→ **INSTRUCTIONS TO FOLLOW**
Copy exactly, and only, the lines between the start of the entries below and the line containing "output reg[7:0] pc", both inclusive. Omit pictures.

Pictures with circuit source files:
=== Begin Enclosure ===

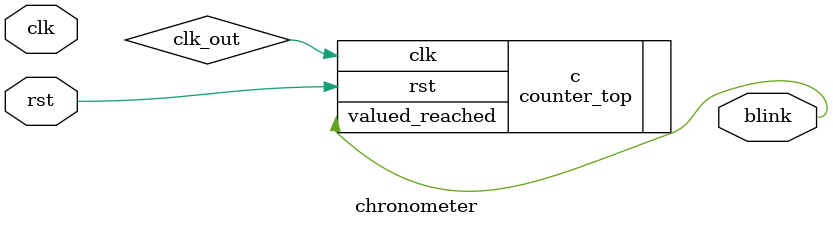
<source format=v>
module chronometer (
		    input rst,
		    input clk,
		    output blink
		    );

   wire 		   clk_out;

   /*clk_gen #( .FREQ_IN(50000000), .FREQ_OUT(5000000)) c_gen (
		  .clk_in(clk),
		  .rst(rst),
		  .clk_out(clk_out)
		  );
   */
   counter_top c (
		  .clk(clk_out),
		  .rst(rst),
		  .valued_reached(blink)
		  );

endmodule // chronometer

</source>
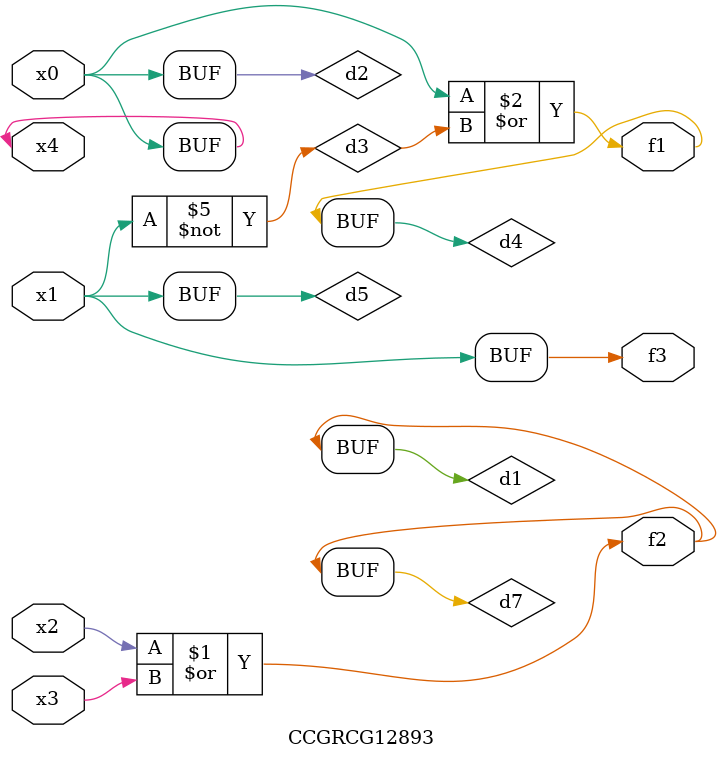
<source format=v>
module CCGRCG12893(
	input x0, x1, x2, x3, x4,
	output f1, f2, f3
);

	wire d1, d2, d3, d4, d5, d6, d7;

	or (d1, x2, x3);
	buf (d2, x0, x4);
	not (d3, x1);
	or (d4, d2, d3);
	not (d5, d3);
	nand (d6, d1, d3);
	or (d7, d1);
	assign f1 = d4;
	assign f2 = d7;
	assign f3 = d5;
endmodule

</source>
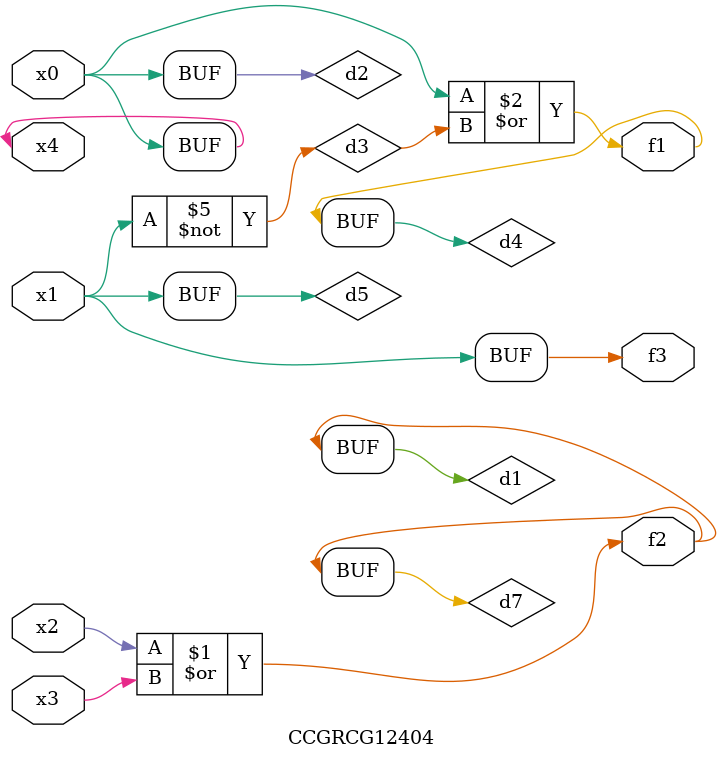
<source format=v>
module CCGRCG12404(
	input x0, x1, x2, x3, x4,
	output f1, f2, f3
);

	wire d1, d2, d3, d4, d5, d6, d7;

	or (d1, x2, x3);
	buf (d2, x0, x4);
	not (d3, x1);
	or (d4, d2, d3);
	not (d5, d3);
	nand (d6, d1, d3);
	or (d7, d1);
	assign f1 = d4;
	assign f2 = d7;
	assign f3 = d5;
endmodule

</source>
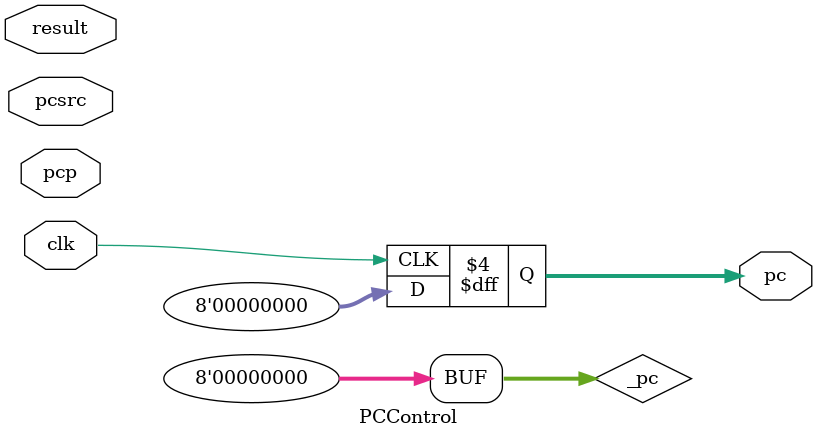
<source format=sv>
`timescale 1ns / 1ps


module PCControl(
    input reg clk, pcsrc,
    input reg [7:0] result, pcp,
    output reg[7:0] pc
    );
    reg [7:0] _pc;
    mux_2 pcSelector(pcp, result, pcsrc, _pc);
    always @(posedge clk)
        pc <= _pc;
    initial pc = 0;
    initial _pc = 0;
endmodule

</source>
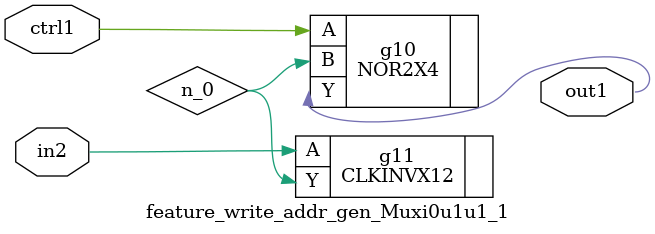
<source format=v>
`timescale 1ps / 1ps


module feature_write_addr_gen_Muxi0u1u1_1(in2, ctrl1, out1);
  input in2, ctrl1;
  output out1;
  wire in2, ctrl1;
  wire out1;
  wire n_0;
  NOR2X4 g10(.A (ctrl1), .B (n_0), .Y (out1));
  CLKINVX12 g11(.A (in2), .Y (n_0));
endmodule



</source>
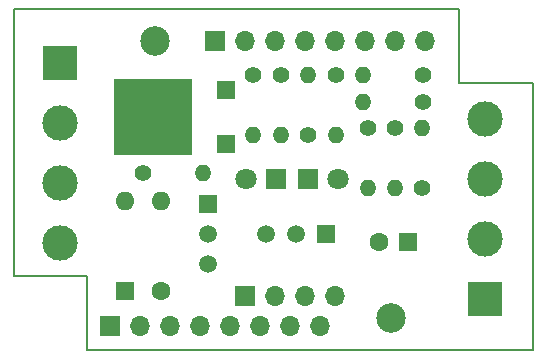
<source format=gts>
G04 #@! TF.GenerationSoftware,KiCad,Pcbnew,7.0.8*
G04 #@! TF.CreationDate,2023-10-20T02:31:35-04:00*
G04 #@! TF.ProjectId,C64Saver2,43363453-6176-4657-9232-2e6b69636164,2.6*
G04 #@! TF.SameCoordinates,Original*
G04 #@! TF.FileFunction,Soldermask,Top*
G04 #@! TF.FilePolarity,Negative*
%FSLAX46Y46*%
G04 Gerber Fmt 4.6, Leading zero omitted, Abs format (unit mm)*
G04 Created by KiCad (PCBNEW 7.0.8) date 2023-10-20 02:31:35*
%MOMM*%
%LPD*%
G01*
G04 APERTURE LIST*
%ADD10R,3.000000X3.000000*%
%ADD11C,3.000000*%
%ADD12R,1.600000X1.600000*%
%ADD13C,1.600000*%
%ADD14R,1.600000X1.500000*%
%ADD15R,6.700000X6.500000*%
%ADD16R,1.700000X1.700000*%
%ADD17O,1.700000X1.700000*%
%ADD18C,2.500000*%
%ADD19C,1.400000*%
%ADD20O,1.400000X1.400000*%
%ADD21O,1.600000X1.600000*%
%ADD22R,1.500000X1.500000*%
%ADD23C,1.500000*%
%ADD24R,1.800000X1.800000*%
%ADD25C,1.800000*%
G04 #@! TA.AperFunction,Profile*
%ADD26C,0.150000*%
G04 #@! TD*
G04 APERTURE END LIST*
D10*
X144399000Y-88265000D03*
D11*
X144399000Y-93345000D03*
X144399000Y-98425000D03*
X144399000Y-103505000D03*
D10*
X180340000Y-108204000D03*
D11*
X180340000Y-103124000D03*
X180340000Y-98044000D03*
X180340000Y-92964000D03*
D12*
X173863000Y-103378000D03*
D13*
X171363000Y-103378000D03*
D14*
X158397600Y-95111600D03*
D15*
X152247600Y-92811600D03*
D14*
X158397600Y-90511600D03*
D16*
X157480000Y-86360000D03*
D17*
X160020000Y-86360000D03*
X162560000Y-86360000D03*
X165100000Y-86360000D03*
X167640000Y-86360000D03*
X170180000Y-86360000D03*
X172720000Y-86360000D03*
X175260000Y-86360000D03*
D16*
X148590000Y-110490000D03*
D17*
X151130000Y-110490000D03*
X153670000Y-110490000D03*
X156210000Y-110490000D03*
X158750000Y-110490000D03*
X161290000Y-110490000D03*
X163830000Y-110490000D03*
X166370000Y-110490000D03*
D16*
X160020000Y-107950000D03*
D17*
X162560000Y-107950000D03*
X165100000Y-107950000D03*
X167640000Y-107950000D03*
D18*
X152405080Y-86357460D03*
X172399960Y-109862620D03*
D19*
X170434000Y-93726000D03*
D20*
X170434000Y-98806000D03*
D19*
X175006000Y-98806000D03*
D20*
X175006000Y-93726000D03*
D19*
X167699993Y-89245600D03*
D20*
X167699993Y-94325600D03*
D19*
X163037197Y-89245600D03*
D20*
X163037197Y-94325600D03*
D19*
X175109221Y-91595756D03*
D20*
X170029221Y-91595756D03*
D19*
X160705800Y-89245600D03*
D20*
X160705800Y-94325600D03*
D13*
X152908000Y-107569000D03*
D21*
X152908000Y-99949000D03*
D19*
X165368594Y-94325600D03*
D20*
X165368594Y-89245600D03*
D22*
X156866000Y-100203000D03*
D23*
X156866000Y-102743000D03*
X156866000Y-105283000D03*
D24*
X162687000Y-98044000D03*
D25*
X160147000Y-98044000D03*
D24*
X165354000Y-98044000D03*
D25*
X167894000Y-98044000D03*
D19*
X151384000Y-97536000D03*
D20*
X156464000Y-97536000D03*
D19*
X172720000Y-93726000D03*
D20*
X172720000Y-98806000D03*
D19*
X175109221Y-89264181D03*
D20*
X170029221Y-89264181D03*
D12*
X149860000Y-107560504D03*
D21*
X149860000Y-99940504D03*
D22*
X166878000Y-102743000D03*
D23*
X164338000Y-102743000D03*
X161798000Y-102743000D03*
D26*
X184404000Y-112522000D02*
X146685000Y-112522000D01*
X140462000Y-83693000D02*
X178181000Y-83693000D01*
X140462000Y-106299000D02*
X140462000Y-83693000D01*
X178181000Y-89916000D02*
X184404000Y-89916000D01*
X146685000Y-112522000D02*
X146685000Y-106299000D01*
X146685000Y-106299000D02*
X140462000Y-106299000D01*
X178181000Y-83693000D02*
X178181000Y-89916000D01*
X184404000Y-89916000D02*
X184404000Y-112522000D01*
M02*

</source>
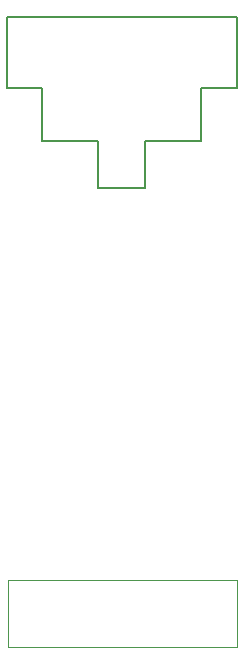
<source format=gbr>
%TF.GenerationSoftware,KiCad,Pcbnew,8.0.3*%
%TF.CreationDate,2024-08-09T22:56:58-04:00*%
%TF.ProjectId,wide_v1_4_layer,77696465-5f76-4315-9f34-5f6c61796572,V1*%
%TF.SameCoordinates,Original*%
%TF.FileFunction,Other,User*%
%FSLAX46Y46*%
G04 Gerber Fmt 4.6, Leading zero omitted, Abs format (unit mm)*
G04 Created by KiCad (PCBNEW 8.0.3) date 2024-08-09 22:56:58*
%MOMM*%
%LPD*%
G01*
G04 APERTURE LIST*
%ADD10C,0.200000*%
%ADD11C,0.100000*%
G04 APERTURE END LIST*
D10*
X76747600Y-95956600D02*
X76747600Y-91973400D01*
X71970000Y-91940000D02*
X71980000Y-87480000D01*
X85470000Y-91940000D02*
X85480000Y-87480000D01*
X88540000Y-87480000D02*
X88540000Y-81480000D01*
X69040000Y-87460000D02*
X71980000Y-87480000D01*
X71970000Y-91940000D02*
X76720000Y-91940000D01*
X80720000Y-91940000D02*
X85470000Y-91940000D01*
X69040000Y-81460000D02*
X88550000Y-81480000D01*
X69040000Y-87460000D02*
X69040000Y-81460000D01*
X85480000Y-87480000D02*
X88540000Y-87480000D01*
X76747600Y-95986600D02*
X80710000Y-95986600D01*
X80710000Y-95986600D02*
X80710000Y-91973400D01*
D11*
%TO.C,ZIF1*%
X69091600Y-129136600D02*
X88491600Y-129136600D01*
X69091600Y-134786600D02*
X69091600Y-129136600D01*
X88491600Y-129136600D02*
X88491600Y-134786600D01*
X88491600Y-134786600D02*
X69091600Y-134786600D01*
%TD*%
M02*

</source>
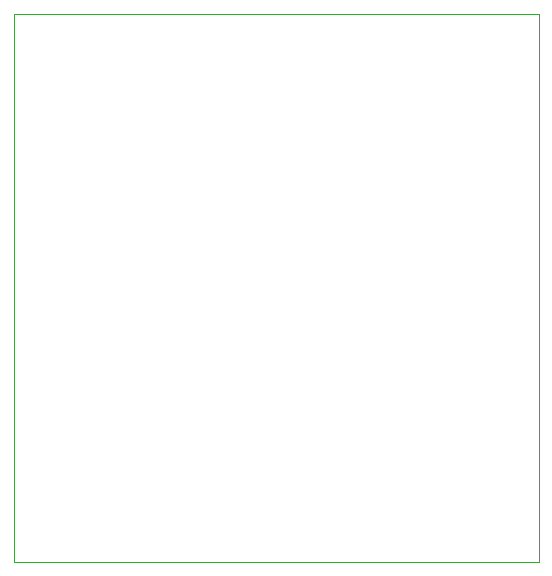
<source format=gbr>
G04 #@! TF.GenerationSoftware,KiCad,Pcbnew,5.1.5*
G04 #@! TF.CreationDate,2020-05-18T04:02:55+03:00*
G04 #@! TF.ProjectId,usb-tester,7573622d-7465-4737-9465-722e6b696361,rev?*
G04 #@! TF.SameCoordinates,Original*
G04 #@! TF.FileFunction,Profile,NP*
%FSLAX46Y46*%
G04 Gerber Fmt 4.6, Leading zero omitted, Abs format (unit mm)*
G04 Created by KiCad (PCBNEW 5.1.5) date 2020-05-18 04:02:55*
%MOMM*%
%LPD*%
G04 APERTURE LIST*
%ADD10C,0.100000*%
G04 APERTURE END LIST*
D10*
X89535000Y-104775000D02*
X89535000Y-58420000D01*
X133985000Y-104775000D02*
X89535000Y-104775000D01*
X133985000Y-58420000D02*
X133985000Y-104775000D01*
X89535000Y-58420000D02*
X133985000Y-58420000D01*
M02*

</source>
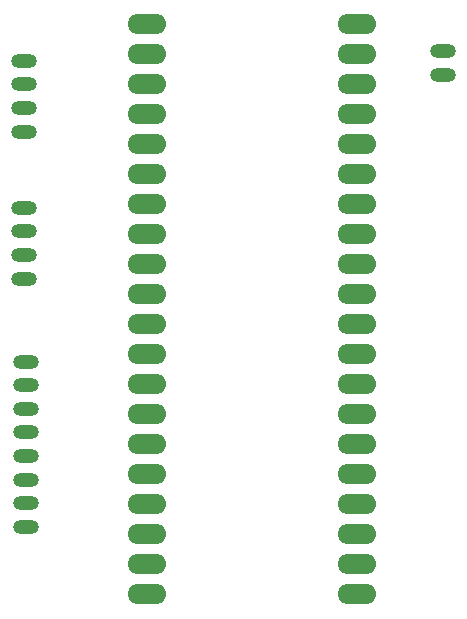
<source format=gbs>
G04 Layer: BottomSolderMaskLayer*
G04 EasyEDA v6.5.22, 2023-01-22 13:06:19*
G04 0c68e4b3833447f1a742fbae9dbd46bb,e6ab44e7981244f9a09eab8f9c412657,10*
G04 Gerber Generator version 0.2*
G04 Scale: 100 percent, Rotated: No, Reflected: No *
G04 Dimensions in millimeters *
G04 leading zeros omitted , absolute positions ,4 integer and 5 decimal *
%FSLAX45Y45*%
%MOMM*%

%AMMACRO1*1,1,$1,$2,$3*1,1,$1,$4,$5*1,1,$1,0-$2,0-$3*1,1,$1,0-$4,0-$5*20,1,$1,$2,$3,$4,$5,0*20,1,$1,$4,$5,0-$2,0-$3,0*20,1,$1,0-$2,0-$3,0-$4,0-$5,0*20,1,$1,0-$4,0-$5,$2,$3,0*4,1,4,$2,$3,$4,$5,0-$2,0-$3,0-$4,0-$5,$2,$3,0*%
%ADD10O,2.2031959999999997X1.203198*%
%ADD11C,1.6764*%
%ADD12R,1.6764X1.6764*%
%ADD13MACRO1,0.1016X0.7874X0.7874X0.7874X-0.7874*%
%ADD14O,3.3015936X1.7015968000000001*%

%LPD*%
D10*
G01*
X4737100Y8370900D03*
G01*
X4737100Y8570899D03*
D11*
G01*
X2235200Y8801100D03*
G01*
X2235200Y8547100D03*
G01*
X2235200Y8293100D03*
G01*
X2235200Y8039100D03*
G01*
X2235200Y7785100D03*
G01*
X2235200Y7531100D03*
G01*
X2235200Y7277100D03*
G01*
X2235200Y7023100D03*
G01*
X2235200Y6769100D03*
G01*
X2235200Y6515100D03*
G01*
X2235200Y6261100D03*
G01*
X2235200Y6007100D03*
G01*
X2235200Y5753100D03*
G01*
X2235200Y5499100D03*
G01*
X2235200Y5245100D03*
G01*
X2235200Y4991100D03*
G01*
X2235200Y4737100D03*
G01*
X2235200Y4483100D03*
G01*
X2235200Y4229100D03*
D12*
G01*
X2235200Y3975100D03*
D11*
G01*
X4013200Y3975100D03*
G01*
X4013200Y4229100D03*
G01*
X4013200Y4483100D03*
G01*
X4013200Y4737100D03*
G01*
X4013200Y4991100D03*
G01*
X4013200Y5245100D03*
G01*
X4013200Y5499100D03*
G01*
X4013200Y5753100D03*
G01*
X4013200Y6007100D03*
G01*
X4013200Y6261100D03*
G01*
X4013200Y6515100D03*
G01*
X4013200Y6769100D03*
G01*
X4013200Y7023100D03*
G01*
X4013200Y7277100D03*
G01*
X4013200Y7531100D03*
G01*
X4013200Y7785100D03*
G01*
X4013200Y8039100D03*
G01*
X4013200Y8293100D03*
G01*
X4013200Y8547100D03*
D13*
G01*
X4013200Y8801100D03*
D10*
G01*
X1193800Y7046899D03*
G01*
X1193800Y7246899D03*
G01*
X1193800Y6846900D03*
G01*
X1193800Y6646900D03*
G01*
X1193800Y8291499D03*
G01*
X1193800Y8491499D03*
G01*
X1193800Y8091500D03*
G01*
X1193800Y7891500D03*
G01*
X1206500Y4945100D03*
G01*
X1206500Y5145100D03*
G01*
X1206500Y5345099D03*
G01*
X1206500Y4745101D03*
G01*
X1206500Y4545101D03*
G01*
X1206500Y5545099D03*
G01*
X1206500Y5745098D03*
G01*
X1206500Y5945098D03*
D14*
G01*
X2235200Y8801100D03*
G01*
X2235200Y8547100D03*
G01*
X2235200Y8293100D03*
G01*
X2235200Y8039100D03*
G01*
X2235200Y7785100D03*
G01*
X2235200Y7531100D03*
G01*
X2235200Y7277100D03*
G01*
X2235200Y7023100D03*
G01*
X2235200Y6769100D03*
G01*
X2235200Y6515100D03*
G01*
X2235200Y6261100D03*
G01*
X2235200Y6007100D03*
G01*
X2235200Y5753100D03*
G01*
X2235200Y5499100D03*
G01*
X2235200Y5245100D03*
G01*
X2235200Y4991100D03*
G01*
X2235200Y4737100D03*
G01*
X2235200Y4483100D03*
G01*
X2235200Y4229100D03*
G01*
X2235200Y3975100D03*
G01*
X4013200Y3975100D03*
G01*
X4013200Y4229100D03*
G01*
X4013200Y4483100D03*
G01*
X4013200Y4737100D03*
G01*
X4013200Y4991100D03*
G01*
X4013200Y5245100D03*
G01*
X4013200Y5499100D03*
G01*
X4013200Y5753100D03*
G01*
X4013200Y6007100D03*
G01*
X4013200Y6261100D03*
G01*
X4013200Y6515100D03*
G01*
X4013200Y6769100D03*
G01*
X4013200Y7023100D03*
G01*
X4013200Y7277100D03*
G01*
X4013200Y7531100D03*
G01*
X4013200Y7785100D03*
G01*
X4013200Y8039100D03*
G01*
X4013200Y8293100D03*
G01*
X4013200Y8547100D03*
G01*
X4013200Y8801100D03*
M02*

</source>
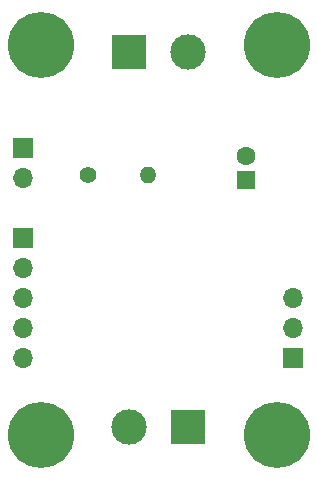
<source format=gbr>
%TF.GenerationSoftware,KiCad,Pcbnew,(7.0.0)*%
%TF.CreationDate,2023-05-21T11:30:13-07:00*%
%TF.ProjectId,DRV8874-breakout-board,44525638-3837-4342-9d62-7265616b6f75,rev?*%
%TF.SameCoordinates,Original*%
%TF.FileFunction,Soldermask,Bot*%
%TF.FilePolarity,Negative*%
%FSLAX46Y46*%
G04 Gerber Fmt 4.6, Leading zero omitted, Abs format (unit mm)*
G04 Created by KiCad (PCBNEW (7.0.0)) date 2023-05-21 11:30:13*
%MOMM*%
%LPD*%
G01*
G04 APERTURE LIST*
%ADD10R,1.700000X1.700000*%
%ADD11O,1.700000X1.700000*%
%ADD12C,5.600000*%
%ADD13R,3.000000X3.000000*%
%ADD14C,3.000000*%
%ADD15R,1.600000X1.600000*%
%ADD16C,1.600000*%
%ADD17C,1.400000*%
%ADD18O,1.400000X1.400000*%
G04 APERTURE END LIST*
D10*
%TO.C,J105*%
X141959999Y-105679999D03*
D11*
X141959999Y-103139999D03*
X141959999Y-100599999D03*
%TD*%
D10*
%TO.C,J104*%
X119099999Y-95519999D03*
D11*
X119099999Y-98059999D03*
X119099999Y-100599999D03*
X119099999Y-103139999D03*
X119099999Y-105679999D03*
%TD*%
D12*
%TO.C,H104*%
X140600000Y-112200000D03*
%TD*%
D13*
%TO.C,J103*%
X128099999Y-79799999D03*
D14*
X133100000Y-79800000D03*
%TD*%
D15*
%TO.C,C104*%
X137999999Y-90655112D03*
D16*
X138000000Y-88655113D03*
%TD*%
D17*
%TO.C,R103*%
X124600000Y-90200000D03*
D18*
X129679999Y-90199999D03*
%TD*%
D12*
%TO.C,H103*%
X120600000Y-112200000D03*
%TD*%
D10*
%TO.C,J102*%
X119099999Y-87899999D03*
D11*
X119099999Y-90439999D03*
%TD*%
D12*
%TO.C,H102*%
X140600000Y-79200000D03*
%TD*%
D13*
%TO.C,J101*%
X133099999Y-111599999D03*
D14*
X128100000Y-111600000D03*
%TD*%
D12*
%TO.C,H101*%
X120600000Y-79200000D03*
%TD*%
M02*

</source>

=== End Enclosure ===

→ **RESPONSE FOR THIS EXERCISE**
<source format=v>
module chronometer (
		    input rst,
		    input clk,
		    output blink
		    );

   wire 		   clk_out;

   /*clk_gen #( .FREQ_IN(50000000), .FREQ_OUT(5000000)) c_gen (
		  .clk_in(clk),
		  .rst(rst),
		  .clk_out(clk_out)
		  );
   */
   counter_top c (
		  .clk(clk_out),
		  .rst(rst),
		  .valued_reached(blink)
		  );

endmodule // chronometer

</source>
<source format=v>
module CCGRCG12893(
	input x0, x1, x2, x3, x4,
	output f1, f2, f3
);

	wire d1, d2, d3, d4, d5, d6, d7;

	or (d1, x2, x3);
	buf (d2, x0, x4);
	not (d3, x1);
	or (d4, d2, d3);
	not (d5, d3);
	nand (d6, d1, d3);
	or (d7, d1);
	assign f1 = d4;
	assign f2 = d7;
	assign f3 = d5;
endmodule

</source>
<source format=v>
module CCGRCG12404(
	input x0, x1, x2, x3, x4,
	output f1, f2, f3
);

	wire d1, d2, d3, d4, d5, d6, d7;

	or (d1, x2, x3);
	buf (d2, x0, x4);
	not (d3, x1);
	or (d4, d2, d3);
	not (d5, d3);
	nand (d6, d1, d3);
	or (d7, d1);
	assign f1 = d4;
	assign f2 = d7;
	assign f3 = d5;
endmodule

</source>
<source format=sv>
`timescale 1ns / 1ps


module PCControl(
    input reg clk, pcsrc,
    input reg [7:0] result, pcp,
    output reg[7:0] pc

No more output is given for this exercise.